• What the exercise asks
Find each line in the records below that contains the word "method", and copy it out.

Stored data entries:

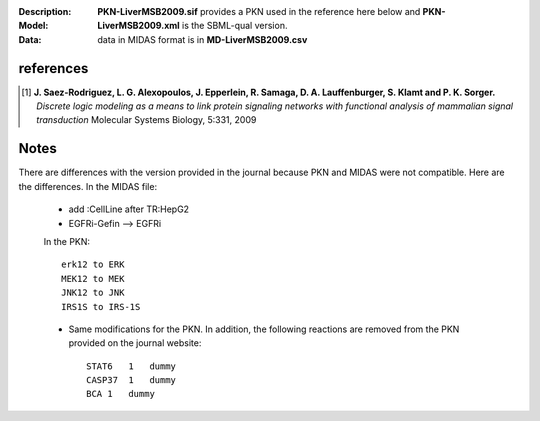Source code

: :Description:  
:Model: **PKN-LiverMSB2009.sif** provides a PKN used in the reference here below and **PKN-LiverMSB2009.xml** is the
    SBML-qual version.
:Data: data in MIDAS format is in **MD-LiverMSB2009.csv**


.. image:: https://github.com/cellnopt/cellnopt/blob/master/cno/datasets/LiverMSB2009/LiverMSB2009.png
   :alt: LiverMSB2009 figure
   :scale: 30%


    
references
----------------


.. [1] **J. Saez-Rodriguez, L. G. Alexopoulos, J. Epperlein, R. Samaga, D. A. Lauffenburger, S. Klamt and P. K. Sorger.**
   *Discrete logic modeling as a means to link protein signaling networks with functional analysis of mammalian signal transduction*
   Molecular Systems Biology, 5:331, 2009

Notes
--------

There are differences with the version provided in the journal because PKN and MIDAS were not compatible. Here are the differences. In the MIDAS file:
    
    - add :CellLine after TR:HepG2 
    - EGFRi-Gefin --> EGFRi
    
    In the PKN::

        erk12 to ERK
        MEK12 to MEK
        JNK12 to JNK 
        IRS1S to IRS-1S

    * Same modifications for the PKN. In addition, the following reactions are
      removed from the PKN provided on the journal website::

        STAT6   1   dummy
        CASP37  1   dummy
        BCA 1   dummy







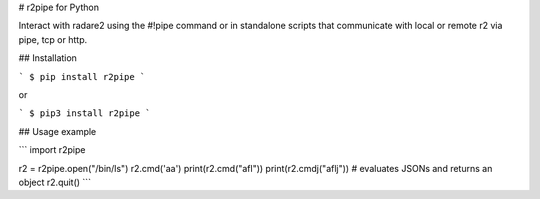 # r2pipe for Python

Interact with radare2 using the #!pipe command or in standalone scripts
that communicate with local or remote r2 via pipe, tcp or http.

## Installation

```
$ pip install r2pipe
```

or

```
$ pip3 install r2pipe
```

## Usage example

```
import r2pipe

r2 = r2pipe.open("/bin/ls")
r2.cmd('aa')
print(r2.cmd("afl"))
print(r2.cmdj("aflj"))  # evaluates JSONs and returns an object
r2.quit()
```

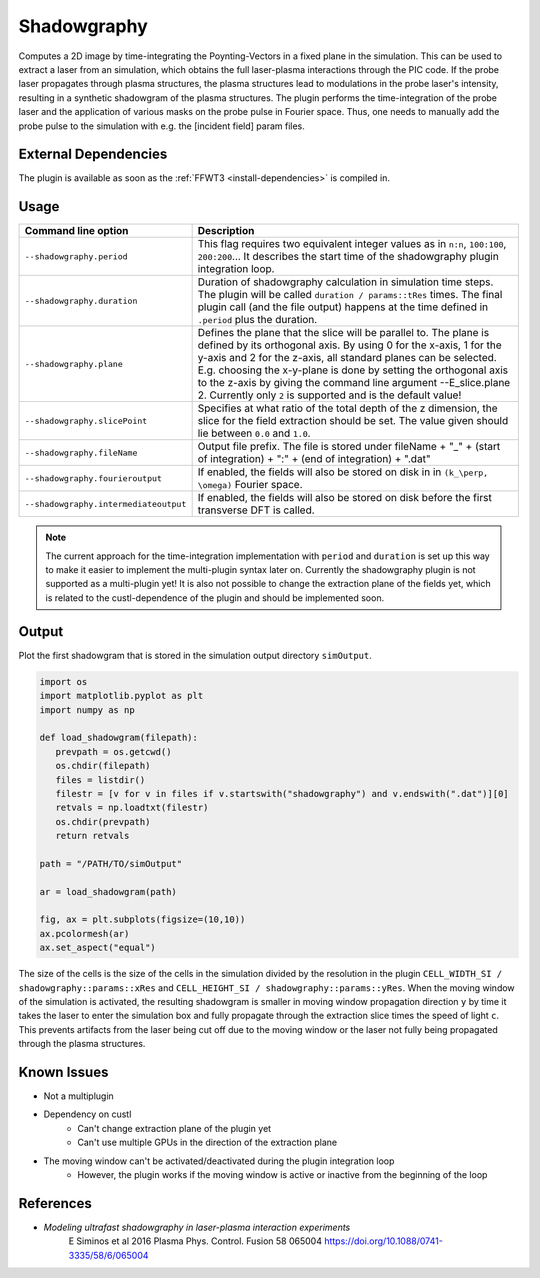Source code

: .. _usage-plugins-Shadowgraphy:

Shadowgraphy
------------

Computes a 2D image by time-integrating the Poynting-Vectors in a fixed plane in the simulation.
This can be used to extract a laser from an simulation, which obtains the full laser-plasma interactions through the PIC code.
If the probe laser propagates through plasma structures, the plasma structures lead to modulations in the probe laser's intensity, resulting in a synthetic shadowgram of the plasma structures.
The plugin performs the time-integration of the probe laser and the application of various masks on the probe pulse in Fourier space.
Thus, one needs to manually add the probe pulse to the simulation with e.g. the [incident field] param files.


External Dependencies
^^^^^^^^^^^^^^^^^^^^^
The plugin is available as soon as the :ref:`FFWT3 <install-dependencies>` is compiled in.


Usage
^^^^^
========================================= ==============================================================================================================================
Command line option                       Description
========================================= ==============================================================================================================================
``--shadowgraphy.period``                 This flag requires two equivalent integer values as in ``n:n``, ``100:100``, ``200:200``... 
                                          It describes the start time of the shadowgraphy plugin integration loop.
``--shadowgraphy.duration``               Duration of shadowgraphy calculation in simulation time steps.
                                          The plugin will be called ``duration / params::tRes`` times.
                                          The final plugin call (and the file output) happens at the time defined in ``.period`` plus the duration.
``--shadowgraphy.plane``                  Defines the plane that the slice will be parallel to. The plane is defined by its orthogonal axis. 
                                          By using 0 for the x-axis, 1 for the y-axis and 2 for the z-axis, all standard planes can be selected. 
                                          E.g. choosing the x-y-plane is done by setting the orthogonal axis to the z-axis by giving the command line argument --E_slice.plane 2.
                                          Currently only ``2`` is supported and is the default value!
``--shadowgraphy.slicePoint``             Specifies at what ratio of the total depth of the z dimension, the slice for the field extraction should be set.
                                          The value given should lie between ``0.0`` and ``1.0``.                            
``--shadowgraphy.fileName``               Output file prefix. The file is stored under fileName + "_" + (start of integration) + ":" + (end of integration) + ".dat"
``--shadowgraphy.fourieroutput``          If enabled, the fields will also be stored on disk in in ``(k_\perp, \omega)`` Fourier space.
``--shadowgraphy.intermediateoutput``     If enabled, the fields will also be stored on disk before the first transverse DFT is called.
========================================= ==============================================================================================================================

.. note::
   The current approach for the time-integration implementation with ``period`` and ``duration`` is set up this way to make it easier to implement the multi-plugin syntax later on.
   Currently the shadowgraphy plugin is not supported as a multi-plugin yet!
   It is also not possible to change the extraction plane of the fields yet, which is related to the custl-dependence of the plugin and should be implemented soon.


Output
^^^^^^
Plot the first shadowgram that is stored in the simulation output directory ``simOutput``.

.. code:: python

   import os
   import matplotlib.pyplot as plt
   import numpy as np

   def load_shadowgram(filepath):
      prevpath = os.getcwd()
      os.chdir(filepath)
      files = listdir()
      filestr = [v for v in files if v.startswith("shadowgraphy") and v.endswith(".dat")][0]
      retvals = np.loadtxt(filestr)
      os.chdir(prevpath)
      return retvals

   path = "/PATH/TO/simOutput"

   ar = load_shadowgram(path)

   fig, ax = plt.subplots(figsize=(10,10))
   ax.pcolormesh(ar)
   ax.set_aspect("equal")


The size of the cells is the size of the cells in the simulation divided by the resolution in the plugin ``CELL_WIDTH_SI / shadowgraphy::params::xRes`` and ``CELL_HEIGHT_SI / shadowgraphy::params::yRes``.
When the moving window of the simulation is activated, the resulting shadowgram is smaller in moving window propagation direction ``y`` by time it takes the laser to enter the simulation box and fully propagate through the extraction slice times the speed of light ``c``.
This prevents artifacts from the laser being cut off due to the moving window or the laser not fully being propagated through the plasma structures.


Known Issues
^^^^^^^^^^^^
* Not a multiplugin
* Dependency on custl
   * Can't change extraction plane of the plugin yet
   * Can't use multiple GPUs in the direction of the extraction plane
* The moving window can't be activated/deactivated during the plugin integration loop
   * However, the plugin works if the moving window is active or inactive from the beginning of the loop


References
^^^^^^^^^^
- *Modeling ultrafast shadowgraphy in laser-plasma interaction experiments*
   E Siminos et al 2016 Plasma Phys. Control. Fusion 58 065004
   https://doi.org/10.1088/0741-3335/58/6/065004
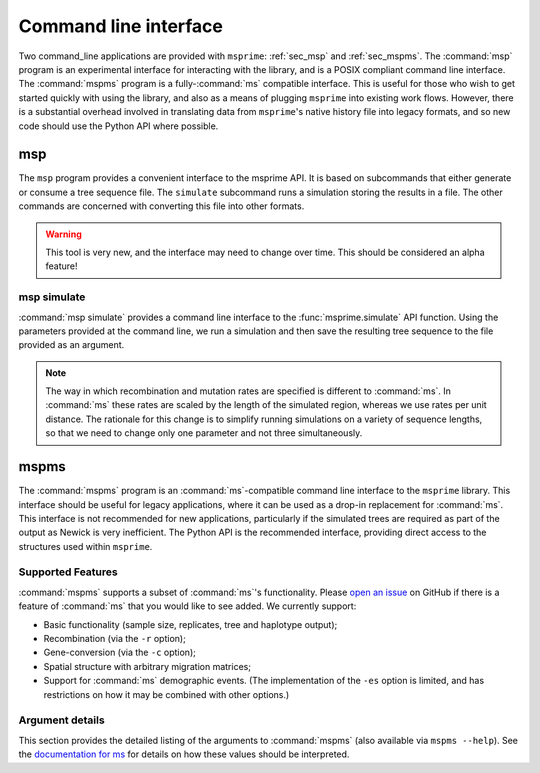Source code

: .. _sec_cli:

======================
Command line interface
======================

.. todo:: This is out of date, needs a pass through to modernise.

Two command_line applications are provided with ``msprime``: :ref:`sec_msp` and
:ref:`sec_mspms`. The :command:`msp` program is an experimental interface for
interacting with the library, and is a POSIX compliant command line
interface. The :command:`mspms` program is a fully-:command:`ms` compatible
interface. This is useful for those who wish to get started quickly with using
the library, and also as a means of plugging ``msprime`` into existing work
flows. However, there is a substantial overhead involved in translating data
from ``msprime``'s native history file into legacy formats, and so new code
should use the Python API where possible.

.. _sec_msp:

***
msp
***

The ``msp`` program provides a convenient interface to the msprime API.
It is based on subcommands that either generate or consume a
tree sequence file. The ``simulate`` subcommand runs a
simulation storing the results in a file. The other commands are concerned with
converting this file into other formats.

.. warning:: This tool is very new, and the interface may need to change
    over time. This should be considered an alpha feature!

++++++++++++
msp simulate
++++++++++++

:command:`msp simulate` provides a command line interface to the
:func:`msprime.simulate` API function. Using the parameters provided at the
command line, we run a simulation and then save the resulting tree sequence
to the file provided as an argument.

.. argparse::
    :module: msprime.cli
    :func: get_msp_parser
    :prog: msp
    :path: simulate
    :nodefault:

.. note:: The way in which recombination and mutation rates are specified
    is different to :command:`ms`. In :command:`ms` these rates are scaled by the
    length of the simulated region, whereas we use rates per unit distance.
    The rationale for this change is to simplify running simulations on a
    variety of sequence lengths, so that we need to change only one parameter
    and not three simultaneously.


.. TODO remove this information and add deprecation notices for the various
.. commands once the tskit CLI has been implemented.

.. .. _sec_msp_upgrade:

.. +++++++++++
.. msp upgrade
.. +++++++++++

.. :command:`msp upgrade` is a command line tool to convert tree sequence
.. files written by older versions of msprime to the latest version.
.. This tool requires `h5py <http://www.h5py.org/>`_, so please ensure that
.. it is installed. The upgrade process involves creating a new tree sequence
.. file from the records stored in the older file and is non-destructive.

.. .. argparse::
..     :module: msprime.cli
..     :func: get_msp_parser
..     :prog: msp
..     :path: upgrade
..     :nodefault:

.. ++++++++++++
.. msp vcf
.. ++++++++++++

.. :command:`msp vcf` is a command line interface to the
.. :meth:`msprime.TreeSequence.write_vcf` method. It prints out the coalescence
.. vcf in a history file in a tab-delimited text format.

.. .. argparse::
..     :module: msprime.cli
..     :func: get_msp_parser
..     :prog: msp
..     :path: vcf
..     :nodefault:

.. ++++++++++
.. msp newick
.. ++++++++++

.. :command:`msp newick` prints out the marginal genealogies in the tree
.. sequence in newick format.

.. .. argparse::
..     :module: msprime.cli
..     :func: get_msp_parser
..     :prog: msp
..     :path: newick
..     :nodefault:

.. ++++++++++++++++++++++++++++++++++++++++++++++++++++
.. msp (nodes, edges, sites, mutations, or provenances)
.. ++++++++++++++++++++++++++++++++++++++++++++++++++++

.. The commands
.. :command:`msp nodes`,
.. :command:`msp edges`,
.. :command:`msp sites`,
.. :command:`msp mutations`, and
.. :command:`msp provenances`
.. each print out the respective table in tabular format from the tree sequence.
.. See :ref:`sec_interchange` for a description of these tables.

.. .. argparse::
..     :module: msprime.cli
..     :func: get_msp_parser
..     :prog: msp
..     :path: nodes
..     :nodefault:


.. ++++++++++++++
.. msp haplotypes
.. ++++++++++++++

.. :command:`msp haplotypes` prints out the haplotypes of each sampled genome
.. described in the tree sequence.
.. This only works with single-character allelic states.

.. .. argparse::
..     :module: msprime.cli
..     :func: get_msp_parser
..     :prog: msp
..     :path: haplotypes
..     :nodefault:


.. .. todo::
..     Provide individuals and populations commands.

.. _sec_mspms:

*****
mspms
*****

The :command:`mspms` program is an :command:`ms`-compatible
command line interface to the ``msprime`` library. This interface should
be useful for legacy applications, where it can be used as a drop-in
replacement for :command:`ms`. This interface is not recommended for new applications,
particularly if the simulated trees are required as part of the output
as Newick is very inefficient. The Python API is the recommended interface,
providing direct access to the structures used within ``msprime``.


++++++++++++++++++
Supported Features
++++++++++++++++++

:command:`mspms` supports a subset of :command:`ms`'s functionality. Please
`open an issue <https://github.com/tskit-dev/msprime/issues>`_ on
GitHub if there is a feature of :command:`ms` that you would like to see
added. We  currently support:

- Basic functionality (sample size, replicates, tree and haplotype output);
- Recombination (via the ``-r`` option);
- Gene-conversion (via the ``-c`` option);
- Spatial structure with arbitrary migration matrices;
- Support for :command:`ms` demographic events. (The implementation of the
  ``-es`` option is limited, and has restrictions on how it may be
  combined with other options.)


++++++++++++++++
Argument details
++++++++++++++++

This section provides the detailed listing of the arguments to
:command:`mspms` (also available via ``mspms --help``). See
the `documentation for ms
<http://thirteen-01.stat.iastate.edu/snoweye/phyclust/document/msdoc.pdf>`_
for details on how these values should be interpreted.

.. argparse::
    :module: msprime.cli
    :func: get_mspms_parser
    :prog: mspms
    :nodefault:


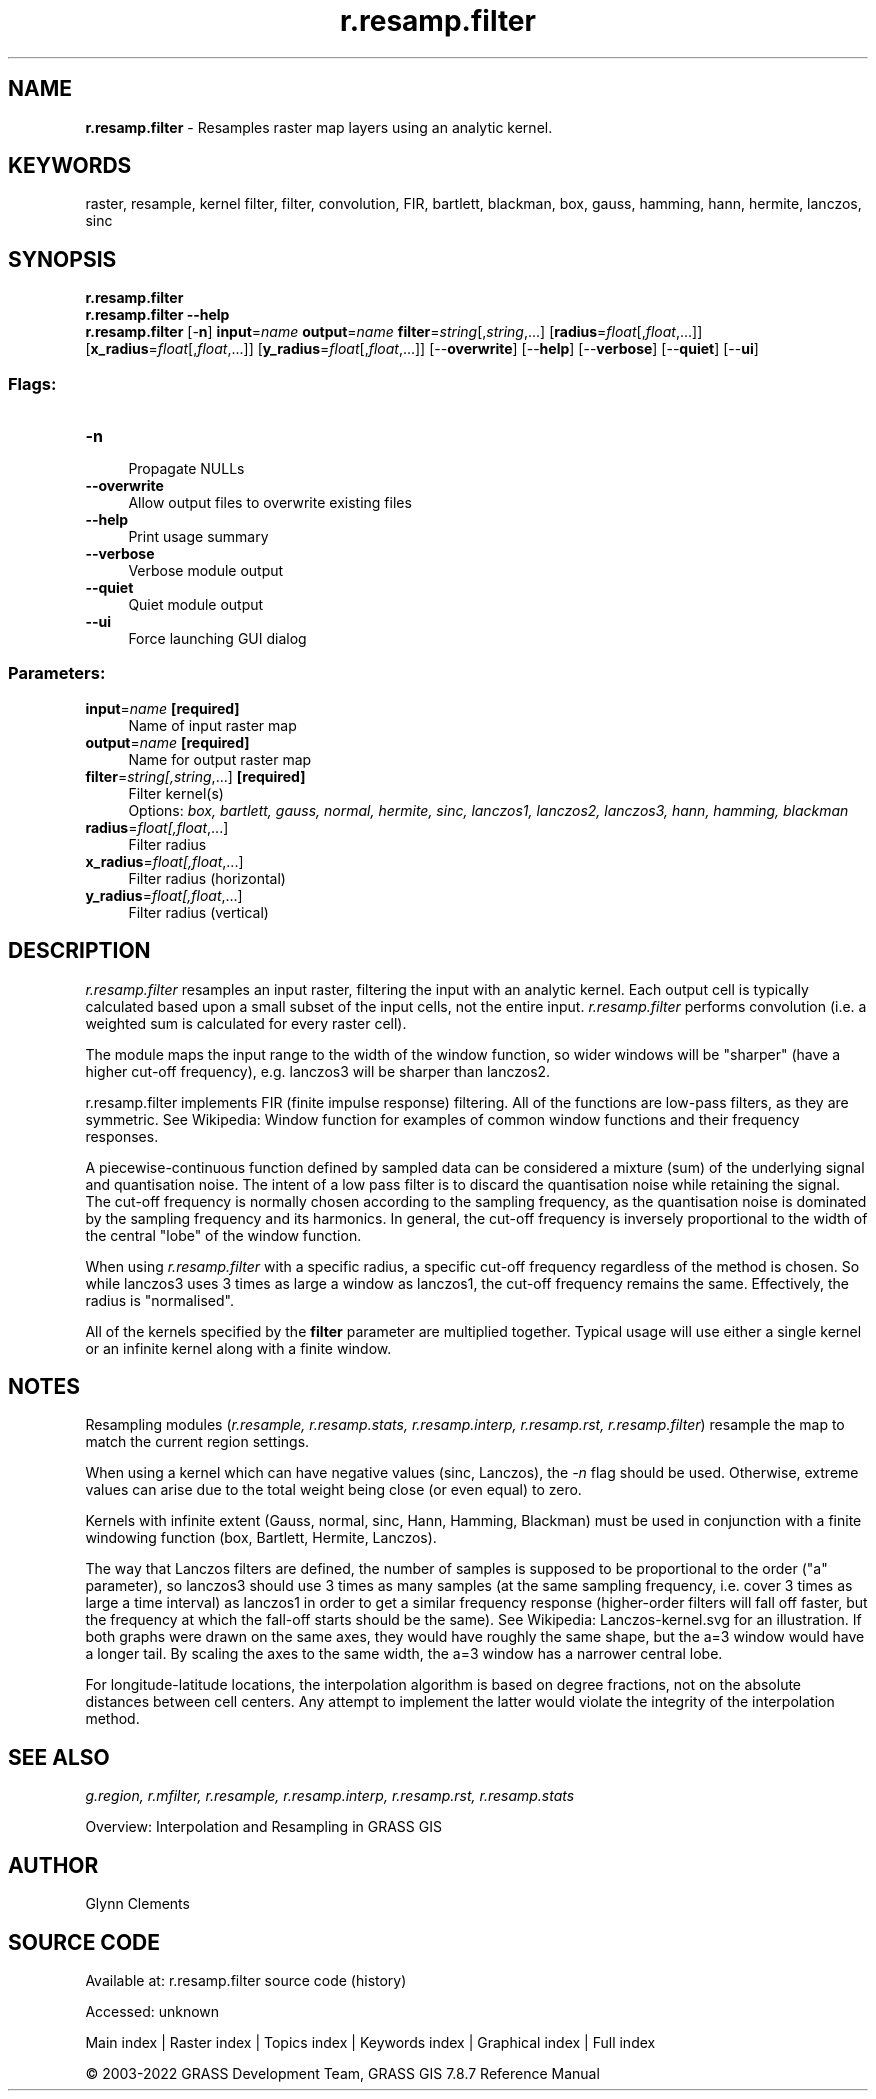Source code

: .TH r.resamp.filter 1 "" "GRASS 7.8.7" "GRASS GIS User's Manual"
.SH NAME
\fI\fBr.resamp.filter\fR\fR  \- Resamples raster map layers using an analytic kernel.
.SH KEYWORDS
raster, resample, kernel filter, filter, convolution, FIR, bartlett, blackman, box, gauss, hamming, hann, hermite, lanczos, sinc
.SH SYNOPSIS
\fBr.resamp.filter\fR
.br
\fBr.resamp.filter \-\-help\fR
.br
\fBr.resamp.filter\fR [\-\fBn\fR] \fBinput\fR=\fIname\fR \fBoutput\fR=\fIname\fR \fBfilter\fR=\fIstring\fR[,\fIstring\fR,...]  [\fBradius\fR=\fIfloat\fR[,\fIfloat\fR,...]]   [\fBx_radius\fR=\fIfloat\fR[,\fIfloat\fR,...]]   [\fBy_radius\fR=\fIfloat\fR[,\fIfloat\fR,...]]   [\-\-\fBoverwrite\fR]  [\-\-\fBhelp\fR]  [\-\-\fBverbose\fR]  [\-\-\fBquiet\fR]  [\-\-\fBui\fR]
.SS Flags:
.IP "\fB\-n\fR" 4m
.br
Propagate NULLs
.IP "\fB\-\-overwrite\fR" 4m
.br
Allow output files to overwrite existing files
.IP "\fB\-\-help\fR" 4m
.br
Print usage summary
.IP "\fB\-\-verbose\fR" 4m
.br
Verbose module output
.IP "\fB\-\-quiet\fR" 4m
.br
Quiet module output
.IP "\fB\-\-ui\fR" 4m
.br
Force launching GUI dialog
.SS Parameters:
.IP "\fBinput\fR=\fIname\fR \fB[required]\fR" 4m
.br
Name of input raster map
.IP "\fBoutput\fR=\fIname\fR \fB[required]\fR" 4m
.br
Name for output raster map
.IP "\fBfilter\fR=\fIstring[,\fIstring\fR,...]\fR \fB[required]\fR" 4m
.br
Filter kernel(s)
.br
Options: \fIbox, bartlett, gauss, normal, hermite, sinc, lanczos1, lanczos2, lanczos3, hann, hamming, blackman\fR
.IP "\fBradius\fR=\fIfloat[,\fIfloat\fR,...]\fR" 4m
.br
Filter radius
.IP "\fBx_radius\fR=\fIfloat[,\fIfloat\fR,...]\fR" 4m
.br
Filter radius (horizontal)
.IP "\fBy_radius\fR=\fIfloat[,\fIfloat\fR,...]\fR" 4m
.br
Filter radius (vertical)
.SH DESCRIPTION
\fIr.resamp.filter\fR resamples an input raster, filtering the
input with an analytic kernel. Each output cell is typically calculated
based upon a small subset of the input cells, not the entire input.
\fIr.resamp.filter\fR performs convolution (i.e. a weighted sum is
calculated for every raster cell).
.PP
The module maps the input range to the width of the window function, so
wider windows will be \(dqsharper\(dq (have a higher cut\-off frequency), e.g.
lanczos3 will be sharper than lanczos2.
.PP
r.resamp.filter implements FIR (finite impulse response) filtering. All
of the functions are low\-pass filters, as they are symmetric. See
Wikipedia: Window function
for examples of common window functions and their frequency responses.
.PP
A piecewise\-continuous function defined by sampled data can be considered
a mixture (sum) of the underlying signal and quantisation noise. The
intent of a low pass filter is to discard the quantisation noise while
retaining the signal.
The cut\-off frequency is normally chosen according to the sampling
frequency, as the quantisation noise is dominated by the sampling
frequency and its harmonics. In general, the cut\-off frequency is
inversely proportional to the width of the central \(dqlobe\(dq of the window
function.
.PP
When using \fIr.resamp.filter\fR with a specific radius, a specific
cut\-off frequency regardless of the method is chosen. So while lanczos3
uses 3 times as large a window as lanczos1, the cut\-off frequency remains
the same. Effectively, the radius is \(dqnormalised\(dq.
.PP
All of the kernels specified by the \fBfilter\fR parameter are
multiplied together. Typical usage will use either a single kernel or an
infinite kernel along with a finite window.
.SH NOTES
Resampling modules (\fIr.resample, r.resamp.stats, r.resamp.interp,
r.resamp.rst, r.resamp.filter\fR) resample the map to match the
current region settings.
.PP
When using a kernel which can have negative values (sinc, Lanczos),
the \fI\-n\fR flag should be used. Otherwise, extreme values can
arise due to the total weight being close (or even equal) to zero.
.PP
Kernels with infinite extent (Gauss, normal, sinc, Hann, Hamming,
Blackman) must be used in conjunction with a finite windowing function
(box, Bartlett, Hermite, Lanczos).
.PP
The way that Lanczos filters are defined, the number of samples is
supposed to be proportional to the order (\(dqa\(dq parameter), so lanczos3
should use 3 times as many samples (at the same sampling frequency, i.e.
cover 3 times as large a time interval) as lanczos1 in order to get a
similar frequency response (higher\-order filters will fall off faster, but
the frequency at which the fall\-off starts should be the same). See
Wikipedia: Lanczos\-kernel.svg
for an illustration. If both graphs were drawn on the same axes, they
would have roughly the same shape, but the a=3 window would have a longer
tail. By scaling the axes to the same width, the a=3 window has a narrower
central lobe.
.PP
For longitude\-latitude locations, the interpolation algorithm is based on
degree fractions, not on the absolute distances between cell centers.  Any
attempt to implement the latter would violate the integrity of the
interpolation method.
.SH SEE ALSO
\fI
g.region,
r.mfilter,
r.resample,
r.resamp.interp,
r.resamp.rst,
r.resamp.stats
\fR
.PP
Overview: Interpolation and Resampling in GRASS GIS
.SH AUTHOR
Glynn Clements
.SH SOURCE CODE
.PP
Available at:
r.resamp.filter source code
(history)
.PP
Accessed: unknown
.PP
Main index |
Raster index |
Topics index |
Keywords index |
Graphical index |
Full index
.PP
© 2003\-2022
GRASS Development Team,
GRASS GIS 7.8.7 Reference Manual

• Expected answer
.. :meth:`msprime.TreeSequence.write_vcf` method. It prints out the coalescence
cut\-off frequency regardless of the method is chosen. So while lanczos3
interpolation method.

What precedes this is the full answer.